Я выпалила все это на одном дыхании, в сознании своей правоты и беспомощности, как человек, которого предали, отдавшись чувству невыразимого облегчения и освобождения; я как будто задалась целью придать своему отречению от тетушки как можно более жестокий и необратимый характер. При последних же своих словах я похолодела от ужаса. Не успела я извергнуть их из себя, как уже поняла, насколько они далеки от истины, более того – насколько они безумны, ибо я, напротив, лишь благодаря тетушке Эдель увидела мир христианства не просто привлекательным, а удивительно, непостижимо, несравненно привлекательным. Однако, несмотря на это, мы вдруг словно вступили сквозь ложность моих слов – точно в какой-то иной мир – в некую неумолимую истинность. Я ощутила вдруг какую-то странную, звонкую и острую боль. Я ощутила ее где-то внутри, там, где мне никогда еще не было больно. Это была совершенно незнакомая мне боль.

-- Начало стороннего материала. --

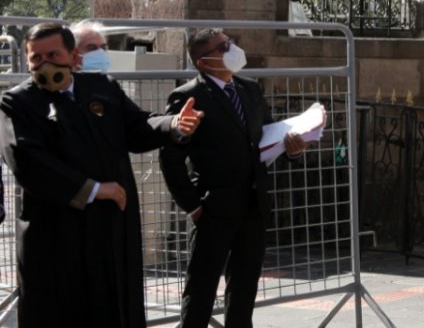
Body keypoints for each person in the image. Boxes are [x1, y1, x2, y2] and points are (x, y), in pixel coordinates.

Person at [0, 22, 203, 327]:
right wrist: (93, 189)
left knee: (115, 306)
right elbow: (28, 161)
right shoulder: (18, 102)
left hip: (110, 228)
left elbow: (137, 127)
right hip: (57, 233)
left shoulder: (101, 89)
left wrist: (172, 125)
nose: (45, 64)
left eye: (53, 54)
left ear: (73, 57)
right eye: (36, 58)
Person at [159, 28, 309, 328]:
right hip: (213, 210)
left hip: (252, 206)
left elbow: (267, 137)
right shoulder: (189, 96)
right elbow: (170, 159)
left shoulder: (250, 89)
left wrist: (292, 149)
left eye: (231, 43)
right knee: (201, 292)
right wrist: (194, 206)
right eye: (222, 47)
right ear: (203, 62)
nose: (231, 49)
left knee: (243, 291)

Она показалась мне такой необычной, словно это была вовсе не моя боль или словно кто-то распахнул во мне еще одно сердце. Однако что-то произошло и с тетушкой Эдель. Правда, она все еще молчала, но большие серые глаза ее были раскрыты шире, чем обычно, – как будто ее замкнутость, как корабль, настигнутый ураганом, бросилась в поисках спасения в открытое море. И было в этом бездонном сером взгляде что-то похожее на непостижимое признание, какое-то не поддающееся разуму «да» в ответ на мое бессмысленное обвинение, почти готовность сдаться на милость этого обвинения и в то же время боль – без каких бы то ни было покровов и прикрас, бесприютная и безысходная, боль, которая в своей безусловности являла собой нечто ужасающее, почти богопротивное, как будто она, несмотря на всю свою мучительность, не желала быть ничем иным, кроме как болью. Однако эта боль – боль тетушки Эдельгарт – была моей собственной, той самой, необъяснимой, чужой болью, которую я несколько мгновений назад впервые испытала, только бесконечно усиленной и вознесенной до мучительнейшей степени осознанности.